### The problem:
Although the records contain pictures, the copy should leave them out and match everything else exactly.

______

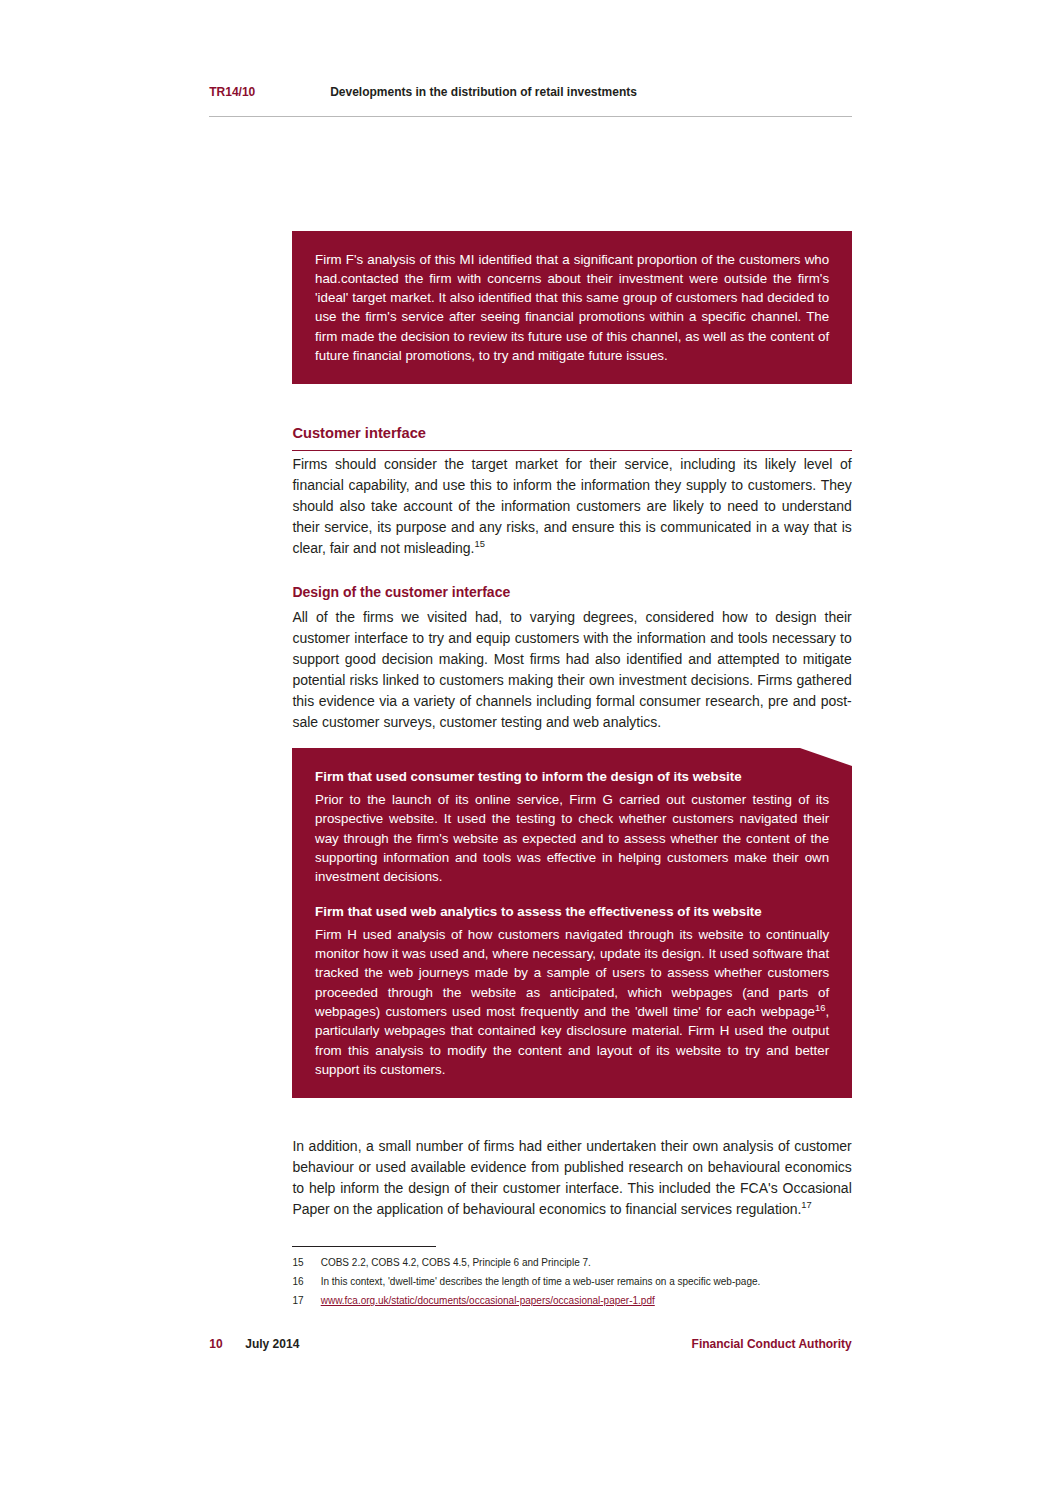TR14/10 Developments in the distribution of retail investments
Firm F's analysis of this MI identified that a significant proportion of the customers who had.contacted the firm with concerns about their investment were outside the firm's 'ideal' target market. It also identified that this same group of customers had decided to use the firm's service after seeing financial promotions within a specific channel. The firm made the decision to review its future use of this channel, as well as the content of future financial promotions, to try and mitigate future issues.
Customer interface
Firms should consider the target market for their service, including its likely level of financial capability, and use this to inform the information they supply to customers. They should also take account of the information customers are likely to need to understand their service, its purpose and any risks, and ensure this is communicated in a way that is clear, fair and not misleading.15
Design of the customer interface
All of the firms we visited had, to varying degrees, considered how to design their customer interface to try and equip customers with the information and tools necessary to support good decision making. Most firms had also identified and attempted to mitigate potential risks linked to customers making their own investment decisions. Firms gathered this evidence via a variety of channels including formal consumer research, pre and post-sale customer surveys, customer testing and web analytics.
Firm that used consumer testing to inform the design of its website
Prior to the launch of its online service, Firm G carried out customer testing of its prospective website. It used the testing to check whether customers navigated their way through the firm's website as expected and to assess whether the content of the supporting information and tools was effective in helping customers make their own investment decisions.
Firm that used web analytics to assess the effectiveness of its website
Firm H used analysis of how customers navigated through its website to continually monitor how it was used and, where necessary, update its design. It used software that tracked the web journeys made by a sample of users to assess whether customers proceeded through the website as anticipated, which webpages (and parts of webpages) customers used most frequently and the 'dwell time' for each webpage16, particularly webpages that contained key disclosure material. Firm H used the output from this analysis to modify the content and layout of its website to try and better support its customers.
In addition, a small number of firms had either undertaken their own analysis of customer behaviour or used available evidence from published research on behavioural economics to help inform the design of their customer interface. This included the FCA's Occasional Paper on the application of behavioural economics to financial services regulation.17
15 COBS 2.2, COBS 4.2, COBS 4.5, Principle 6 and Principle 7.
16 In this context, 'dwell-time' describes the length of time a web-user remains on a specific web-page.
17 www.fca.org.uk/static/documents/occasional-papers/occasional-paper-1.pdf
10 July 2014
Financial Conduct Authority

______

### Solution for this problem:
TR14/10 Developments in the distribution of retail investments
Firm F's analysis of this MI identified that a significant proportion of the customers who had.contacted the firm with concerns about their investment were outside the firm's 'ideal' target market. It also identified that this same group of customers had decided to use the firm's service after seeing financial promotions within a specific channel. The firm made the decision to review its future use of this channel, as well as the content of future financial promotions, to try and mitigate future issues.
Customer interface
Firms should consider the target market for their service, including its likely level of financial capability, and use this to inform the information they supply to customers. They should also take account of the information customers are likely to need to understand their service, its purpose and any risks, and ensure this is communicated in a way that is clear, fair and not misleading.15
Design of the customer interface
All of the firms we visited had, to varying degrees, considered how to design their customer interface to try and equip customers with the information and tools necessary to support good decision making. Most firms had also identified and attempted to mitigate potential risks linked to customers making their own investment decisions. Firms gathered this evidence via a variety of channels including formal consumer research, pre and post-sale customer surveys, customer testing and web analytics.
Firm that used consumer testing to inform the design of its website
Prior to the launch of its online service, Firm G carried out customer testing of its prospective website. It used the testing to check whether customers navigated their way through the firm's website as expected and to assess whether the content of the supporting information and tools was effective in helping customers make their own investment decisions.
Firm that used web analytics to assess the effectiveness of its website
Firm H used analysis of how customers navigated through its website to continually monitor how it was used and, where necessary, update its design. It used software that tracked the web journeys made by a sample of users to assess whether customers proceeded through the website as anticipated, which webpages (and parts of webpages) customers used most frequently and the 'dwell time' for each webpage16, particularly webpages that contained key disclosure material. Firm H used the output from this analysis to modify the content and layout of its website to try and better support its customers.
In addition, a small number of firms had either undertaken their own analysis of customer behaviour or used available evidence from published research on behavioural economics to help inform the design of their customer interface. This included the FCA's Occasional Paper on the application of behavioural economics to financial services regulation.17
15 COBS 2.2, COBS 4.2, COBS 4.5, Principle 6 and Principle 7.
16 In this context, 'dwell-time' describes the length of time a web-user remains on a specific web-page.
17 www.fca.org.uk/static/documents/occasional-papers/occasional-paper-1.pdf
10 July 2014
Financial Conduct Authority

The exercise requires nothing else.